Extreme heat is also considered a general stress factor that is detrimental not only to physical but also to mental health. This phenomenon is probably based on a mixture of biological factors and psychological influences: everyday life becomes more ponderous; we get less done and are more easily distracted. If we also experience sleep disturbances at night because the environment hardly cools down, the brain lacks important rest phases that are crucial for memory formation. From a biological point of view, there are several theories, for example that heat could lead to the activation of tiny inflammation foci in the brain, which could disrupt or even damage the communication between the nerve cells. But it could also be because heat upsets the metabolism of neurotransmitters such as dopamine or serotonin, whose balance is enormously important for our feeling, thinking and even the body’s own thermostat. In addition, there is the fear of the future. And rightly so: Humanity is in danger. All the more important to take active countermeasures now (ZEIT; NetDoktor).
What can we do?
The most important thing, of course, is to tackle the causes by reducing emissions as quickly and effectively as possible. Climate-friendly alternatives to energy-intensive air conditioning systems are used in southern Europe, for example: There, buildings have thick walls and are often overgrown or surrounded by plants that serve as natural air conditioners and cool their immediate surroundings by several degrees (GEO).
We ourselves can take preventive measures to protect ourselves from extreme heat. These include staying hydrated, avoiding alcohol and caffeine, eating a light diet rich in minerals, taking lukewarm showers, foot baths or damp cloths, wearing airy clothing, and staying in cool, shady places and avoiding direct sunlight (ÄZQ).

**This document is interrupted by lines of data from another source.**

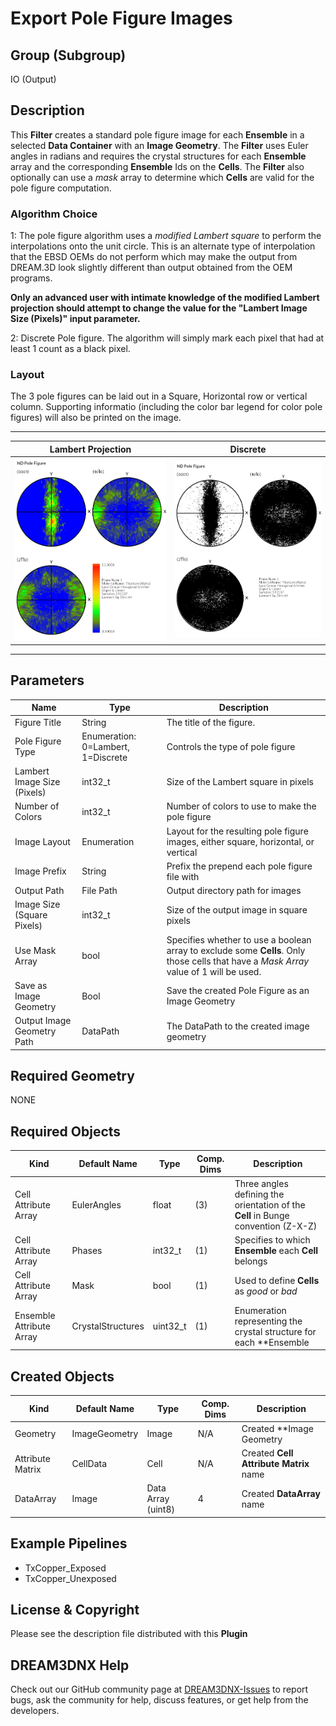 # Export Pole Figure Images

## Group (Subgroup)

IO (Output)

## Description

This **Filter** creates a standard pole figure image for each **Ensemble** in a selected **Data Container** with an **Image Geometry**. The **Filter** uses Euler angles in radians and requires the crystal structures for each **Ensemble** array and the corresponding **Ensemble** Ids on the **Cells**. The **Filter** also optionally can use a *mask* array to determine which **Cells** are valid for the pole figure computation.

### Algorithm Choice

1: The pole figure algorithm uses a *modified Lambert square* to perform the interpolations onto the unit circle. This is an alternate type of interpolation that the EBSD OEMs do not perform which may make the output from DREAM.3D look slightly different than output obtained from the OEM programs.

**Only an advanced user with intimate knowledge of the modified Lambert projection should attempt to change the value for the "Lambert Image Size (Pixels)" input parameter.**

2: Discrete Pole figure. The algorithm will simply mark each pixel that had at least 1 count as a black pixel.


### Layout

The 3 pole figures can be laid out in a Square, Horizontal row or vertical column. Supporting informatio (including the color bar legend for color pole figures) will also be printed on the image.

-----

| Lambert Projection | Discrete |
|--------------------|----------|
| ![Example Pole Figure Using Square Layout](Images/PoleFigure_Example.png) | ![Example Pole Figure Using Square Layout](Images/Pole_Figure_Discrete_Example.png) |

-----

## Parameters

| Name | Type | Description |
|------|------| ----------- |
| Figure Title | String | The title of the figure. |
| Pole Figure Type | Enumeration: 0=Lambert, 1=Discrete | Controls the type of pole figure |
| Lambert Image Size (Pixels) | int32_t | Size of the Lambert square in pixels |
| Number of Colors | int32_t | Number of colors to use to make the pole figure |
| Image Layout | Enumeration | Layout for the resulting pole figure images, either square, horizontal, or vertical |
| Image Prefix | String | Prefix the prepend each pole figure file with |
| Output Path | File Path | Output directory path for images |
| Image Size (Square Pixels) | int32_t | Size of the output image in square pixels |
| Use Mask Array | bool | Specifies whether to use a boolean array to exclude some **Cells**. Only those cells that have a *Mask Array* value of 1 will be used. |
| Save as Image Geometry | Bool | Save the created Pole Figure as an Image Geometry |
| Output Image Geometry Path | DataPath | The DataPath to the created image geometry |

## Required Geometry

NONE

## Required Objects

| Kind                      | Default Name | Type     | Comp. Dims | Description                                 |
|---------------------------|--------------|----------|------------|---------------------------------------------|
| Cell Attribute Array | EulerAngles | float | (3)  | Three angles defining the orientation of the **Cell** in Bunge convention (Z-X-Z) |
| Cell Attribute Array | Phases | int32_t | (1) | Specifies to which **Ensemble** each **Cell** belongs |
| Cell Attribute Array | Mask | bool | (1) | Used to define **Cells** as *good* or *bad* |
| Ensemble Attribute Array | CrystalStructures | uint32_t | (1) | Enumeration representing the crystal structure for each **Ensemble |

## Created Objects

| Kind                      | Default Name | Type     | Comp. Dims | Description                                 |
|---------------------------|--------------|----------|------------|---------------------------------------------|
| Geometry | ImageGeometry | Image | N/A | Created **Image Geometry |
|   Attribute Matrix   | CellData | Cell | N/A | Created **Cell Attribute Matrix** name |
|   DataArray   | Image | Data Array (uint8) | 4 | Created **DataArray** name |


## Example Pipelines

+ TxCopper_Exposed
+ TxCopper_Unexposed

## License & Copyright

Please see the description file distributed with this **Plugin**

## DREAM3DNX Help

Check out our GitHub community page at [DREAM3DNX-Issues](https://github.com/BlueQuartzSoftware/DREAM3DNX-Issues) to report bugs, ask the community for help, discuss features, or get help from the developers.


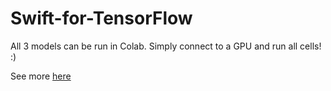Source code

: # Swift-for-TensorFlow

All 3 models can be run in Colab. Simply connect to a GPU and run all cells! :)

See more [here](https://docs.google.com/presentation/d/1UyuClI2f6nKcwZr58n9Egr3SB5VV4ERRO-mLT3O2w7M/edit?usp=sharing)
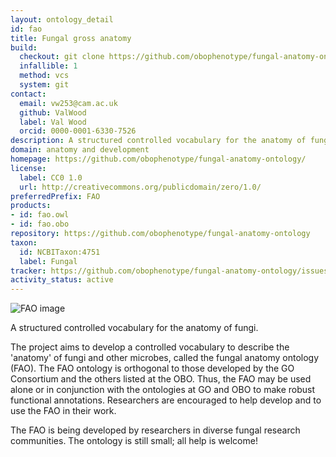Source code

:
 ```yaml
---
layout: ontology_detail
id: fao
title: Fungal gross anatomy
build:
  checkout: git clone https://github.com/obophenotype/fungal-anatomy-ontology.git
  infallible: 1
  method: vcs
  system: git
contact:
  email: vw253@cam.ac.uk
  github: ValWood
  label: Val Wood
  orcid: 0000-0001-6330-7526
description: A structured controlled vocabulary for the anatomy of fungi.
domain: anatomy and development
homepage: https://github.com/obophenotype/fungal-anatomy-ontology/
license:
  label: CC0 1.0
  url: http://creativecommons.org/publicdomain/zero/1.0/
preferredPrefix: FAO
products:
- id: fao.owl
- id: fao.obo
repository: https://github.com/obophenotype/fungal-anatomy-ontology
taxon:
  id: NCBITaxon:4751
  label: Fungal
tracker: https://github.com/obophenotype/fungal-anatomy-ontology/issues
activity_status: active
---
```


![FAO image](http://www.yeastgenome.org/images/fao.color.png)

A structured controlled vocabulary for the anatomy of fungi.

The project aims to develop a controlled vocabulary to describe the 'anatomy' of fungi and other microbes, called the fungal anatomy ontology (FAO). The FAO ontology is orthogonal to those developed by the GO Consortium and the others listed at the OBO. Thus, the FAO may be used alone or in conjunction with the ontologies at GO and OBO to make robust functional annotations. Researchers are encouraged to help develop and to use the FAO in their work.

The FAO is being developed by researchers in diverse fungal research communities. The ontology is still small; all help is welcome!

In Germany, the federal government has developed a precautionary climate adaptation strategy with measurable objectives, following on from the 2015 Paris Agreement, which sets targets for adaptation to the consequences of climate change in addition to climate protection measures. Official heat warnings from local weather services can warn the public in advance of prolonged periods of heat (BMBF; Stadt Erkrath).